The evolving story of treatment for advanced colorectal cancer is a case in point; the anti-VEGF antibody bevacizumab (Avastin, Genentech) or the anti-epidermal growth factor receptor antibody cetuximab (Erbitux, Imclone), when added to 5-FU with oxaliplatin (Eloxitan, Sanofi-aventis) or irinotecan, appears to significantly benefit certain subpopulations of patients with this disease. But an article in this week’s The New England Journal of Medicine by Tol et al shows that when using cetuximab and bevacizumab together, more may not always be better. In fact, the combination of capecitabine (Xeloda, Roche), oxaliplatin, bevazicumab and cetuximab actually resulted in a lower median PFS (9.4 months) than the same combination without cetuximab in this study of 732 patients in the Netherlands with previously untreated metastatic colorectal cancer.
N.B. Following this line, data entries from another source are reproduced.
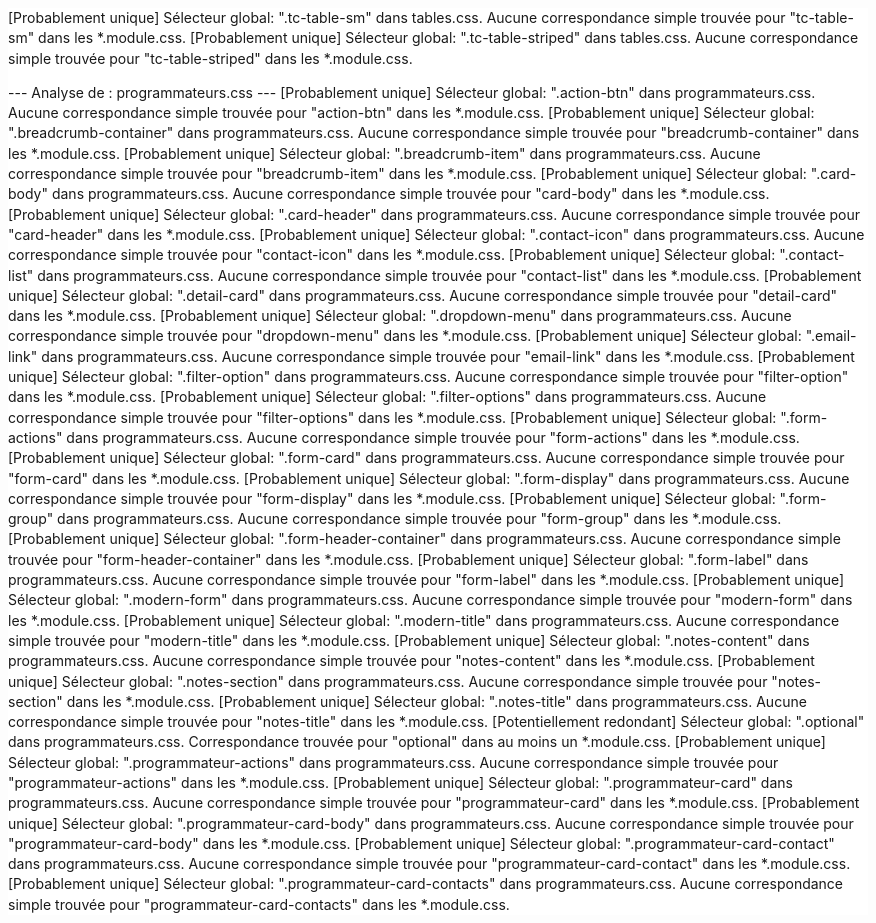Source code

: [Probablement unique] Sélecteur global: ".tc-table-sm" dans tables.css. Aucune correspondance simple trouvée pour "tc-table-sm" dans les *.module.css.
[Probablement unique] Sélecteur global: ".tc-table-striped" dans tables.css. Aucune correspondance simple trouvée pour "tc-table-striped" dans les *.module.css.

--- Analyse de : programmateurs.css ---
[Probablement unique] Sélecteur global: ".action-btn" dans programmateurs.css. Aucune correspondance simple trouvée pour "action-btn" dans les *.module.css.
[Probablement unique] Sélecteur global: ".breadcrumb-container" dans programmateurs.css. Aucune correspondance simple trouvée pour "breadcrumb-container" dans les *.module.css.
[Probablement unique] Sélecteur global: ".breadcrumb-item" dans programmateurs.css. Aucune correspondance simple trouvée pour "breadcrumb-item" dans les *.module.css.
[Probablement unique] Sélecteur global: ".card-body" dans programmateurs.css. Aucune correspondance simple trouvée pour "card-body" dans les *.module.css.
[Probablement unique] Sélecteur global: ".card-header" dans programmateurs.css. Aucune correspondance simple trouvée pour "card-header" dans les *.module.css.
[Probablement unique] Sélecteur global: ".contact-icon" dans programmateurs.css. Aucune correspondance simple trouvée pour "contact-icon" dans les *.module.css.
[Probablement unique] Sélecteur global: ".contact-list" dans programmateurs.css. Aucune correspondance simple trouvée pour "contact-list" dans les *.module.css.
[Probablement unique] Sélecteur global: ".detail-card" dans programmateurs.css. Aucune correspondance simple trouvée pour "detail-card" dans les *.module.css.
[Probablement unique] Sélecteur global: ".dropdown-menu" dans programmateurs.css. Aucune correspondance simple trouvée pour "dropdown-menu" dans les *.module.css.
[Probablement unique] Sélecteur global: ".email-link" dans programmateurs.css. Aucune correspondance simple trouvée pour "email-link" dans les *.module.css.
[Probablement unique] Sélecteur global: ".filter-option" dans programmateurs.css. Aucune correspondance simple trouvée pour "filter-option" dans les *.module.css.
[Probablement unique] Sélecteur global: ".filter-options" dans programmateurs.css. Aucune correspondance simple trouvée pour "filter-options" dans les *.module.css.
[Probablement unique] Sélecteur global: ".form-actions" dans programmateurs.css. Aucune correspondance simple trouvée pour "form-actions" dans les *.module.css.
[Probablement unique] Sélecteur global: ".form-card" dans programmateurs.css. Aucune correspondance simple trouvée pour "form-card" dans les *.module.css.
[Probablement unique] Sélecteur global: ".form-display" dans programmateurs.css. Aucune correspondance simple trouvée pour "form-display" dans les *.module.css.
[Probablement unique] Sélecteur global: ".form-group" dans programmateurs.css. Aucune correspondance simple trouvée pour "form-group" dans les *.module.css.
[Probablement unique] Sélecteur global: ".form-header-container" dans programmateurs.css. Aucune correspondance simple trouvée pour "form-header-container" dans les *.module.css.
[Probablement unique] Sélecteur global: ".form-label" dans programmateurs.css. Aucune correspondance simple trouvée pour "form-label" dans les *.module.css.
[Probablement unique] Sélecteur global: ".modern-form" dans programmateurs.css. Aucune correspondance simple trouvée pour "modern-form" dans les *.module.css.
[Probablement unique] Sélecteur global: ".modern-title" dans programmateurs.css. Aucune correspondance simple trouvée pour "modern-title" dans les *.module.css.
[Probablement unique] Sélecteur global: ".notes-content" dans programmateurs.css. Aucune correspondance simple trouvée pour "notes-content" dans les *.module.css.
[Probablement unique] Sélecteur global: ".notes-section" dans programmateurs.css. Aucune correspondance simple trouvée pour "notes-section" dans les *.module.css.
[Probablement unique] Sélecteur global: ".notes-title" dans programmateurs.css. Aucune correspondance simple trouvée pour "notes-title" dans les *.module.css.
[Potentiellement redondant] Sélecteur global: ".optional" dans programmateurs.css. Correspondance trouvée pour "optional" dans au moins un *.module.css.
[Probablement unique] Sélecteur global: ".programmateur-actions" dans programmateurs.css. Aucune correspondance simple trouvée pour "programmateur-actions" dans les *.module.css.
[Probablement unique] Sélecteur global: ".programmateur-card" dans programmateurs.css. Aucune correspondance simple trouvée pour "programmateur-card" dans les *.module.css.
[Probablement unique] Sélecteur global: ".programmateur-card-body" dans programmateurs.css. Aucune correspondance simple trouvée pour "programmateur-card-body" dans les *.module.css.
[Probablement unique] Sélecteur global: ".programmateur-card-contact" dans programmateurs.css. Aucune correspondance simple trouvée pour "programmateur-card-contact" dans les *.module.css.
[Probablement unique] Sélecteur global: ".programmateur-card-contacts" dans programmateurs.css. Aucune correspondance simple trouvée pour "programmateur-card-contacts" dans les *.module.css.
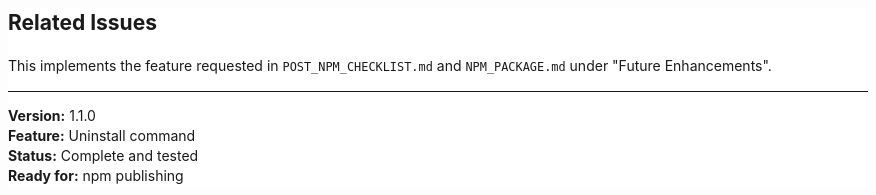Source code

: ## Related Issues

This implements the feature requested in `POST_NPM_CHECKLIST.md` and `NPM_PACKAGE.md` under "Future Enhancements".

---

**Version:** 1.1.0  
**Feature:** Uninstall command  
**Status:** Complete and tested  
**Ready for:** npm publishing

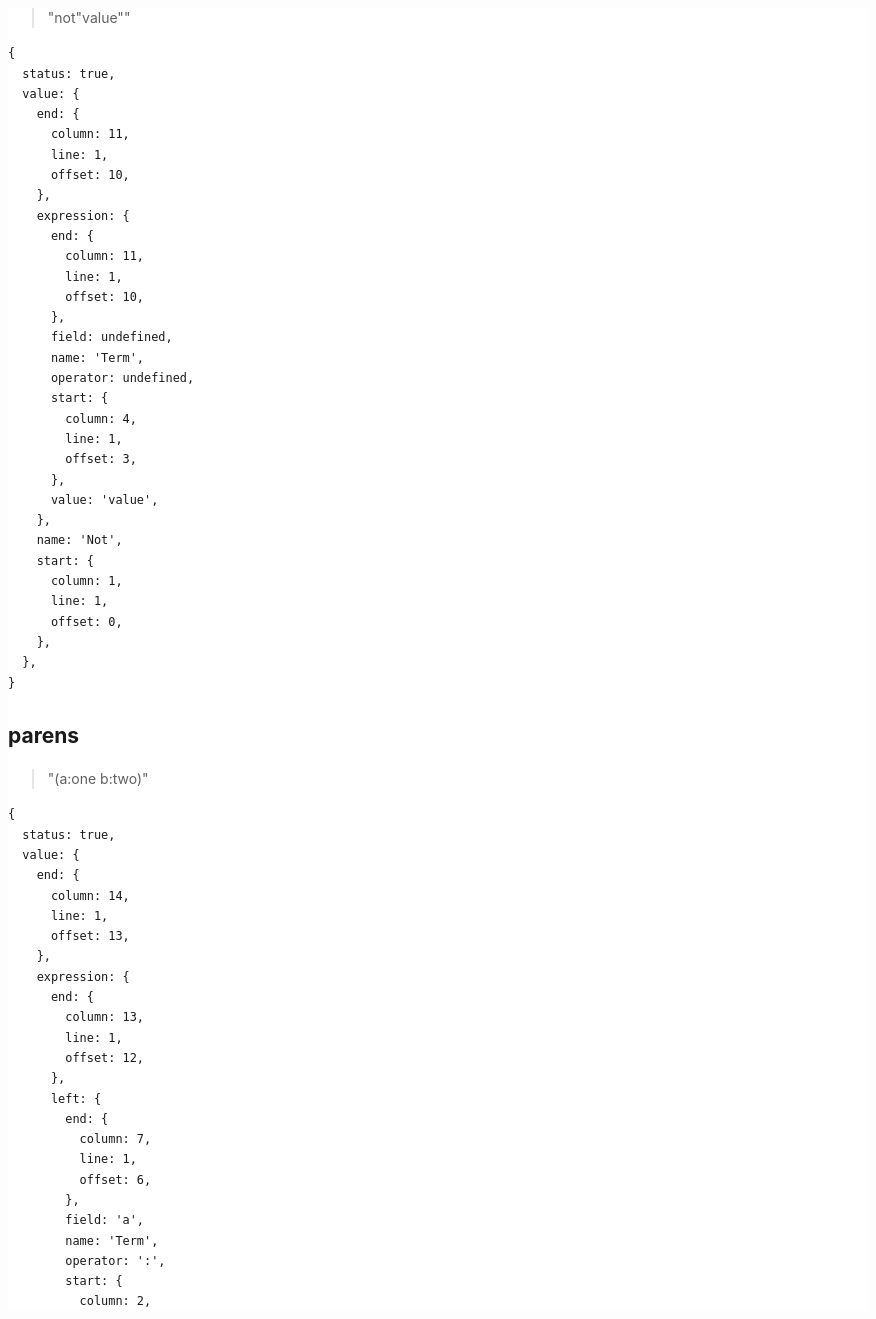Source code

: > "not\"value\""

    {
      status: true,
      value: {
        end: {
          column: 11,
          line: 1,
          offset: 10,
        },
        expression: {
          end: {
            column: 11,
            line: 1,
            offset: 10,
          },
          field: undefined,
          name: 'Term',
          operator: undefined,
          start: {
            column: 4,
            line: 1,
            offset: 3,
          },
          value: 'value',
        },
        name: 'Not',
        start: {
          column: 1,
          line: 1,
          offset: 0,
        },
      },
    }

## parens

> "(a:one b:two)"

    {
      status: true,
      value: {
        end: {
          column: 14,
          line: 1,
          offset: 13,
        },
        expression: {
          end: {
            column: 13,
            line: 1,
            offset: 12,
          },
          left: {
            end: {
              column: 7,
              line: 1,
              offset: 6,
            },
            field: 'a',
            name: 'Term',
            operator: ':',
            start: {
              column: 2,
Dr. Robert Mayer noted in his editorial that the results “underscore the fundamental importance of subjecting hypotheses to carefully conducted clinical trials.” In this case, he notes that these results appear consistent with another study that demonstrated a negative effect of adding an anti-EGFR antibody to a chemotherapy-bevacizumab combination, the “Panitumumab Advanced Colorectal Cancer Evaluation” (PACCE) trial.

So what now for dual antibody therapy in metastatic colorectal cancer? An editorial in this week’s Journal of Clinical Oncology by Dr. Charles Blanke notes that the final chapter of this story may not yet have been written. In fact, intergroup study C80405, which compares FOLFOX or FOLFIRI-based chemotherapy with the addition of bevacizumab, cetuximab or both continues to enroll patients to the dual antibody arm. Whether this is appropriate or not, in light of the recently published results showing the negative effect of dual antibody therapy in advanced colorectal cancer, I will leave to more seasoned trialists to decide.